◆ Page excerpt ◆
....................

I ask him how he did it. "You eat less, exercise more, and stick to it," he says. "I took up cycling and I love it."

His day job has shrunk too, even more so. At its peak just before the 2008 financial crisis, Xstrata, which bought Canada's Falconbridge in 2006, had a market value of about $85-billion (U.S.), making it the fourth- or fifth-largest mining company in the world, with almost 70,000 employees and contractors.

Today, he runs X2 Resources, which has 10 employees and zero assets other than $4-billion of investor capital, some of it from Canadian pension funds, sitting idly in the bank.

X2 was launched a year ago and has been shopping for mining assets or operating companies, but has come up short. Mr. Davis admits he is finding it harder to buy now than in the previous decade, when he spent $35-billion on 40 rapid-fire acquisitions in one of the greatest bull runs in history. "We've given some people an expression of interest," he said. "I expect to do a deal this year."

I meet the slim edition of Mr. Davis at X2's offices in Almack House, in the heart of imperial London, just off Pall Mall and St. James's Square. His offices are instantly familiar. In fact, they are the same offices used by Xstrata. Bowls of fruit are placed here and there, just like in the old Xstrata days, though I could not imagine any visitor gobbling a banana before meeting the boss. I certainly don't, though I sneak a grape or two.

Mr. Davis's own office is big and comfortable, with a red sofa and two red armchairs. It's 10 a.m. – too late for breakfast, too early for lunch – and Mr. Davis's assistant, Joyce, arrives with a caffe Americano for me, a tea for Mr. Davis and a plate of biscuits. They go untouched, of course, for Mr. Davis, 56, has no intention of breaking his rigorous, anti-sugar diet.

He is wearing his trademark John Lennon-style round glasses, a blue jacket, blue tie, pink shirt, suspenders, silver cufflinks, an apparently inexpensive electronic watch and, on his right wrist, a hefty silver bracelet. It is engraved with the opening sentence of the Shema, an important prayer in Judaism. It was a gift from his wife, Barbara, a lawyer who is also an accomplished silversmith. His children – two daughters and a son – wear similar bracelets.

Mr. Davis is wealthy. He recently donated £1.1-million ($1.5-million) to David Cameron's Conservative party to support its re-election bid in the May general election. He admits he doesn't need to launch X2 to support his lifestyle, though he would like to donate more money to his charities. What's really driving him is the urge to build once again.

"I still think I am pretty young," he says. "My philanthropic activities don't fill an entire day, so why not do it again? I think there is a great opportunity to capture value where the market has lost its conviction."

I first met Michael Lawrence Davis, who was born in South Africa, attended Rhodes University and is a chartered accountant by profession, in 2006. We talked in the lush garden of his 1950s house – a near mansion, really – in Hampstead, north London.

....................

◆ Dataset rows ◆
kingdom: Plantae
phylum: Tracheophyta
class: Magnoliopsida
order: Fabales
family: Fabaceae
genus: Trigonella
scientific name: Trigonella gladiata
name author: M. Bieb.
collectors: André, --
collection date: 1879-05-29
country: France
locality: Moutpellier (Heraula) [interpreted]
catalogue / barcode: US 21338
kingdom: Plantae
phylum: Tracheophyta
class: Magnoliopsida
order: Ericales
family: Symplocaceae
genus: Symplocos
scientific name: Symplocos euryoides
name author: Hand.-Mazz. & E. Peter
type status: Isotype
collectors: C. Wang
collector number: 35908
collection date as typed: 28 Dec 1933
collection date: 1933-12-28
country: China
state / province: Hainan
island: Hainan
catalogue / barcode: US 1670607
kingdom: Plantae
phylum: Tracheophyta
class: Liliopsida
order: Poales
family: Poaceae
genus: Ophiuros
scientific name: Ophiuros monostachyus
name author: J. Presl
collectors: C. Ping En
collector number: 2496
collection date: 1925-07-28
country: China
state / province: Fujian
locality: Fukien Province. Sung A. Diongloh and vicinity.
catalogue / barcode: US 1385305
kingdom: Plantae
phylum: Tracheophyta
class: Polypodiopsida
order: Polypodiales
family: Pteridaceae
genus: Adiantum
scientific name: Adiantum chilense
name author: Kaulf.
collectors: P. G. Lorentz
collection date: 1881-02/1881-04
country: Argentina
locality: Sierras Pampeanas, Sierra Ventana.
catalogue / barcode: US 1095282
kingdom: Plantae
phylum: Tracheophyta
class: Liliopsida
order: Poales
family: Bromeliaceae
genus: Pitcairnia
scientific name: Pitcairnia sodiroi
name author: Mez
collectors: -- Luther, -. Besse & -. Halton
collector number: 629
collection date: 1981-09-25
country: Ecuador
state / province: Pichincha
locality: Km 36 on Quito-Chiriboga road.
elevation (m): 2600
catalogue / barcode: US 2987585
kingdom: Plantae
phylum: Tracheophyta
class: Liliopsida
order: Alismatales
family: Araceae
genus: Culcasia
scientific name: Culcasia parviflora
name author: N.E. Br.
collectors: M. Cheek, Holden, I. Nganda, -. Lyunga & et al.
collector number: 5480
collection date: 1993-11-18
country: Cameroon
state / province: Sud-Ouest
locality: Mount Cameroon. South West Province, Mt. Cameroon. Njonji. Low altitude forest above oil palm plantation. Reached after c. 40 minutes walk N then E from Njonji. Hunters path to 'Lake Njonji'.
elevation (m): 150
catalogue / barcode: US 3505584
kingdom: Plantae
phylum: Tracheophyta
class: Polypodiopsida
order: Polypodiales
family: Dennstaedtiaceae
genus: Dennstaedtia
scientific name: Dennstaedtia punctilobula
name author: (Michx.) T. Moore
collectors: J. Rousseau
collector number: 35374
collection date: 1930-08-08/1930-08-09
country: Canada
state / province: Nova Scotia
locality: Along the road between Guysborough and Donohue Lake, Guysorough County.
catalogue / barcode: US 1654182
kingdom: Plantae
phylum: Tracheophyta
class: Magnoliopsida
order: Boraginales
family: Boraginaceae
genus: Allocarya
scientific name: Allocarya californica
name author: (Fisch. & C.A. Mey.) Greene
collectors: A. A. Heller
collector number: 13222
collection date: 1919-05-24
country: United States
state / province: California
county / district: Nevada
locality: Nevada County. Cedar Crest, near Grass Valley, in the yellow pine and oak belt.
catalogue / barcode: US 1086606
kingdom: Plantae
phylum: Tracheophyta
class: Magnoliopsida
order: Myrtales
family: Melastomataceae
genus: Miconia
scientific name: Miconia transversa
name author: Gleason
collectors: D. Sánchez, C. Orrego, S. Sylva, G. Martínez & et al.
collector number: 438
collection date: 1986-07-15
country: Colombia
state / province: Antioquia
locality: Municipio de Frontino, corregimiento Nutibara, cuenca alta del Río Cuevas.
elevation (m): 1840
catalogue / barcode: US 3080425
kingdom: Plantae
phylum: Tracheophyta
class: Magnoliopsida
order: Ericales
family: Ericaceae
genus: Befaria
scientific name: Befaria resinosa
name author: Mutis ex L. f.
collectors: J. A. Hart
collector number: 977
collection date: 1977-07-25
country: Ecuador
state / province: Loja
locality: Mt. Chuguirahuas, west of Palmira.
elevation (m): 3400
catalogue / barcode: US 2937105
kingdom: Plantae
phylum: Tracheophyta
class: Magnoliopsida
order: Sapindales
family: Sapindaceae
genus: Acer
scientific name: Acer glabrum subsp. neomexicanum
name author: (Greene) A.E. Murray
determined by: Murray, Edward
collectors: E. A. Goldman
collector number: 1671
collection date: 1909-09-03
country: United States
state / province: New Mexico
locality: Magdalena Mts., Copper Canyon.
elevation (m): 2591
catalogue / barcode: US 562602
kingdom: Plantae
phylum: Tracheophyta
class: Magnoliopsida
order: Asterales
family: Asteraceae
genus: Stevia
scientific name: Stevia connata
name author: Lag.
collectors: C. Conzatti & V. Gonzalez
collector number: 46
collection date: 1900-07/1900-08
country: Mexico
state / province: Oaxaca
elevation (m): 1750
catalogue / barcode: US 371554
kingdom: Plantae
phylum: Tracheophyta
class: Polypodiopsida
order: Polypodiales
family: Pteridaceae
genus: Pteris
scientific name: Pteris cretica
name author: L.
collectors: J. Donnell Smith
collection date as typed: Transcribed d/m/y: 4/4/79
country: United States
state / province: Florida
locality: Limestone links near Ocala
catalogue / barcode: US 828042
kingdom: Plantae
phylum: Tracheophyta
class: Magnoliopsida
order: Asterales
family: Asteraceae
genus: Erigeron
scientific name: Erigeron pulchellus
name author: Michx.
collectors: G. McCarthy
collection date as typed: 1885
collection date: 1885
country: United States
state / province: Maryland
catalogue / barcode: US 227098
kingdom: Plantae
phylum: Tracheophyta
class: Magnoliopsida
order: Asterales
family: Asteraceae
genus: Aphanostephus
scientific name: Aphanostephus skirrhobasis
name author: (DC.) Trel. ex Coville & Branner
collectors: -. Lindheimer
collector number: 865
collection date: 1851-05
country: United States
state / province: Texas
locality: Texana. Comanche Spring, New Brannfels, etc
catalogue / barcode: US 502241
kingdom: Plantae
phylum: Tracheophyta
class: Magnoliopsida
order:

....................

◆ Written problem A ◆
In the profile of Mr. Davis, how many employees does X2 Resources have?
◆ Written problem B ◆
Rename "state / province" to "region" in the rows, covering everything from the line containing "catalogue / barcode: US 2937105" down to the line containing "scientific name: Aphanostephus skirrhobasis". Return only those lines, with nothing else changed.

◆ Task solution A ◆
10

◆ Task solution B ◆
catalogue / barcode: US 2937105
kingdom: Plantae
phylum: Tracheophyta
class: Magnoliopsida
order: Sapindales
family: Sapindaceae
genus: Acer
scientific name: Acer glabrum subsp. neomexicanum
name author: (Greene) A.E. Murray
determined by: Murray, Edward
collectors: E. A. Goldman
collector number: 1671
collection date: 1909-09-03
country: United States
region: New Mexico
locality: Magdalena Mts., Copper Canyon.
elevation (m): 2591
catalogue / barcode: US 562602
kingdom: Plantae
phylum: Tracheophyta
class: Magnoliopsida
order: Asterales
family: Asteraceae
genus: Stevia
scientific name: Stevia connata
name author: Lag.
collectors: C. Conzatti & V. Gonzalez
collector number: 46
collection date: 1900-07/1900-08
country: Mexico
region: Oaxaca
elevation (m): 1750
catalogue / barcode: US 371554
kingdom: Plantae
phylum: Tracheophyta
class: Polypodiopsida
order: Polypodiales
family: Pteridaceae
genus: Pteris
scientific name: Pteris cretica
name author: L.
collectors: J. Donnell Smith
collection date as typed: Transcribed d/m/y: 4/4/79
country: United States
region: Florida
locality: Limestone links near Ocala
catalogue / barcode: US 828042
kingdom: Plantae
phylum: Tracheophyta
class: Magnoliopsida
order: Asterales
family: Asteraceae
genus: Erigeron
scientific name: Erigeron pulchellus
name author: Michx.
collectors: G. McCarthy
collection date as typed: 1885
collection date: 1885
country: United States
region: Maryland
catalogue / barcode: US 227098
kingdom: Plantae
phylum: Tracheophyta
class: Magnoliopsida
order: Asterales
family: Asteraceae
genus: Aphanostephus
scientific name: Aphanostephus skirrhobasis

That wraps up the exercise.